Marcus: The popcorn has unlimited refills, right?

Peter: Sir, about my hourly pay...

  • One Luann strip is a collection of "Things that are very hard to move". One is "The first person in line for New Moon, represented by a man seeing a tent in front of a cinema, with a sign saying "LINE STARTS BEHIND ME!" taped to the tent, and another saying "LINE STARTS HERE V" taped to the wall behind it.

Video Games

  • Dragon Quest games are always released on a weekend in Japan, specifically to prevent people people from skipping work or school in order to camp out to get the new game on a weekday. For some time, there was bill in the Japanese Diet to make this a legal requirement (though almost certainly this was a publicity stunt.)

Web Comics

  • PvP: Right before the release of The Phantom Menace, Francis tries to court publicity by being the first to camp out for Episode Two tickets, eventually secretly replacing himself in line with a robot duplicate. Years later, by the time the movie actually comes out, the theater has shut down, and Francis doesn't get to see the movie on opening day, after all.
  • User Friendly: After reprogramming a Terminator Expy, the cast uses it to wait in line for The Phantom Menace tickets.
  • Penny Arcade: Gabe decides to wait out in the mall for the PSP release. It quickly devolves into Cinnabon employees taunting him.
  • Megatokyo makes references to the camping lines for the Playstation 2 release, which degenerate into armed combat.
  • Xkcd notes some variations in console campout lines.
  • In Real Life Comics the Author Avatar of Greg Dean is camping out to see The Hitchhiker's Guide to the Galaxy film. Sadly he's the only one, the real line is across from him, the line for (I think) one of the Lord of the Rings movies. An usher comes out to tell him the line is on the other side. Greg says that he's in the right line, the one for h2g2. The usher gives him a weird look.
    • Also played with when the day after Star Wars Episode III was released, he tried to be the first person in line for Episode IV. Cue his friends laughter after he leaves to line up, and the then an incredibly angry Greg storming in with a DVD of New Hope, several days later.
  • Debbie Ridpath Ohi drew a webcomic called Waiting for Frodo about people waiting in line for the Lord of the Rings movies. She seems to have plans for a Waiting for Bilbo comic for The Hobbit, but it's still on the first strip... though with The Hobbit currently in Development Hell, there's no rush.
  • This Arthur, King of Time and Space strip, and following ones.
  • In the Order of the Stick prequel, On The Origin of PCs, Roy's first mission as an adventurer is helping a town deal with a band of orcs. In the battle, he learns that the orcs aren't raiders, but camping out for concert tickets. The town just overreacted. The concert their waiting for isn't due for a few more weeks, but the orcs are that determined to get good seats. "Mezzanine seats are sign of weakness."

Western Animation

  • The Simpsons: Homer Simpson camps for some Springfield Isotopes tickets, and is pleased when there's only one person ahead of him in line (despite a random man telling Homer that he could have saved himself the trouble by actually going to work and earning the money to buy the tickets ahead of time). However, that person proceeds to buy every one of the 30,000 tickets, despite only having ten dollars.
    • Don't forget the line for Itchy & Scratchy: The Movie, which was long enough to extend through a drawbridge (with a man who falls off, yelling, "I regret nothing!") and all the way to the Simpsons' house.
    • Kent Brockman picks an interviewee out of the line waiting to mail their taxes on April 15th.

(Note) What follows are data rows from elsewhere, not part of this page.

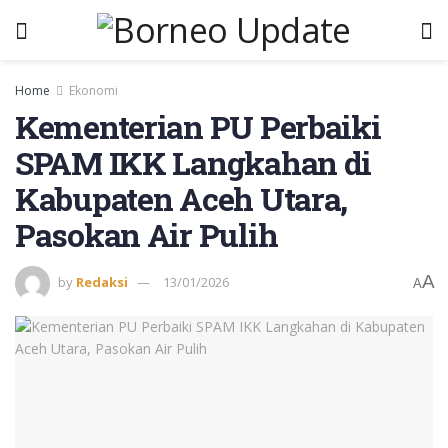
Home
Ekonomi
Kementerian PU Perbaiki
SPAM IKK Langkahan di
Kabupaten Aceh Utara,
Pasokan Air Pulih
A
by
Redaksi
13/01/2026
A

  Otto: "Taxes? I thought this was the line for Metallica!"

  • Subverted in King of the Hill: Luanne's boyfriend Lucky convinces Bobby and Luanne to spend a week camping at the front of the ticket line for Lucky's favorite band. When the week is over they're still the only people in line to buy tickets.
  • In the My Little Pony Friendship Is Magic episode "The Super Speedy Cider Squeezy 6000", Rainbow Dash drags Fluttershy along at the crack of dawn in order to buy some of the Apple family's cider on the first day of cider season. Unfortunately, there's already a huge line of ponies camping out by the time they get there.

Real Life

  • VERY MUCH Truth in Television for Jrock concerts, especially for a popular/well-known band. If you even want a chance at getting close to the stage for something featuring a well-known and currently popular artist, expect to at least be there the entire day, for some events, maybe two days. Otherwise, you will be fairly far back and forced to resort to bribery or trying to move through the crowd. . . and if the venue is more organized, you're SOL.
  • One of Acclaim's more notorious publicity stunts in its dying years was to pay a guy to say he was camping outside a game store for Turok: Evolution. A week later, the guy was gone from the store, and never returned.
  • During the lead-up to Attack of the Clones a group of fans gained a little notoriety for lining up for weeks outside Graumann's Chinese theater... a theater that announced that it wouldn't be showing the film.
  • A certain spoiler about Harry Potter was repeatedly announced by those trolling a line for The Half Blood Prince, specifically how one guy killed another guy.
    • Wondermark had a funny take on the lines for Harry Potter.
  • Are you going to a rather big anime convention? Did you remember to pre-register? No? Well then, have fun!
  • At American universities with successful sports teams, this can be the only way for students to get tickets. Krzyzewskiville is the most famous example.